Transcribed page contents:
[Start of Attachment]

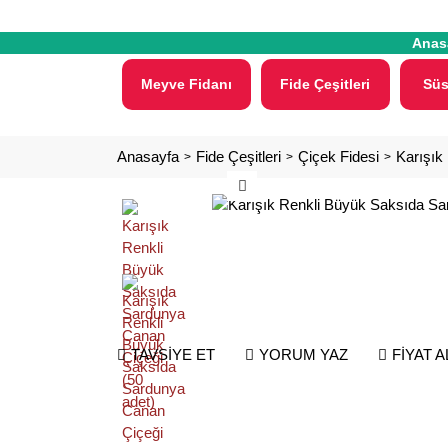
Anas
Meyve Fidanı
Fide Çeşitleri
Süs
Anasayfa
Fide Çeşitleri
Çiçek Fidesi
Karışık
TAVSİYE ET
YORUM YAZ
FİYAT 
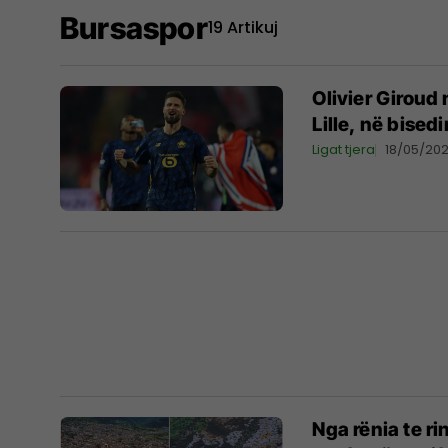
Bursaspor
19 Artikuj
Olivier Giroud 
Lille, në bised
Ligat tjera
18/05/20
Nga rënia te ri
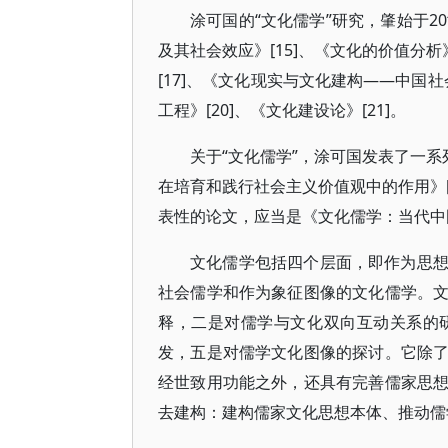
涂可国的“文化儒学”研究，肇始于2
及其社会效应》[15]、《文化的价值分
[17]、《文化现实与文化建构——中国社
工程》[20]、《文化建设论》[21]。
关于“文化儒学”，涂可国发表了一系
在培育和践行社会主义价值观中的作用》[
表性的论文，应当是《文化儒学：当代中
文化儒学包括四个层面，即作为思
社会儒学和作为象征图像的文化儒学。
释，二是对儒学与文化双向互动关系的
发，五是对儒学文化图像的探讨。它除
经世致用功能之外，还具有完善儒家思
去建构：建构儒家文化思想本体、推动儒学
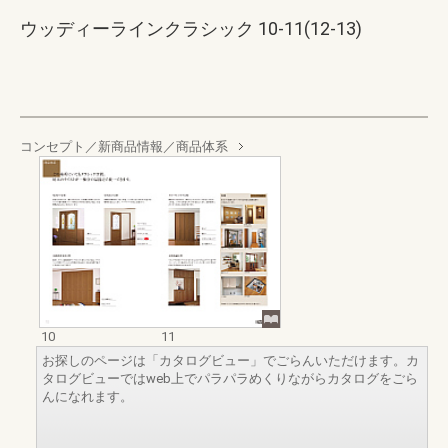
ウッディーラインクラシック 10-11(12-13)
コンセプト／新商品情報／商品体系
10
11
お探しのページは「カタログビュー」でごらんいただけます。カ
タログビューではweb上でパラパラめくりながらカタログをごら
んになれます。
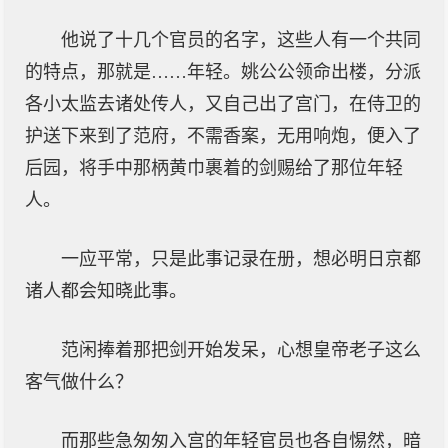
他说了十几个官员的名字，这些人有一个共同
的特点，那就是……年轻。姚公公领命出楼，分派
各小太监去诸处传人，又自己出了宫门，在侍卫的
护送下来到了范府，不需香案，无用响炮，便入了
后园，将手中那柄黄巾裹着的剑赐给了那位年轻
人。
一应平常，只是此事记录在册，想必明日京都
诸人都会知晓此事。
范闲捧着那把剑开始发呆，心想皇帝老子这么
客气做什么？
而那些急匆匆入宫的年轻官员也各自惕然，暗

[End of Attachment]

Directions for this task:
Exclude the pictures. Write out the remaining data exactly.

Answer to this task:
Anas
Meyve Fidanı
Fide Çeşitleri
Süs
Anasayfa
Fide Çeşitleri
Çiçek Fidesi
Karışık
TAVSİYE ET
YORUM YAZ
FİYAT 
Bursaspor
19 Artikuj
Olivier Giroud 
Lille, në bised
Ligat tjera
18/05/20
Nga rënia te ri
涂可国的“文化儒学”研究，肇始于2
及其社会效应》[15]、《文化的价值分
[17]、《文化现实与文化建构——中国社
工程》[20]、《文化建设论》[21]。
关于“文化儒学”，涂可国发表了一系
在培育和践行社会主义价值观中的作用》[
表性的论文，应当是《文化儒学：当代中
文化儒学包括四个层面，即作为思
社会儒学和作为象征图像的文化儒学。
释，二是对儒学与文化双向互动关系的
发，五是对儒学文化图像的探讨。它除
经世致用功能之外，还具有完善儒家思
去建构：建构儒家文化思想本体、推动儒学
ウッディーラインクラシック 10-11(12-13)
コンセプト／新商品情報／商品体系
10
11
お探しのページは「カタログビュー」でごらんいただけます。カ
タログビューではweb上でパラパラめくりながらカタログをごら
んになれます。
他说了十几个官员的名字，这些人有一个共同
的特点，那就是……年轻。姚公公领命出楼，分派
各小太监去诸处传人，又自己出了宫门，在侍卫的
护送下来到了范府，不需香案，无用响炮，便入了
后园，将手中那柄黄巾裹着的剑赐给了那位年轻
人。
一应平常，只是此事记录在册，想必明日京都
诸人都会知晓此事。
范闲捧着那把剑开始发呆，心想皇帝老子这么
客气做什么？
而那些急匆匆入宫的年轻官员也各自惕然，暗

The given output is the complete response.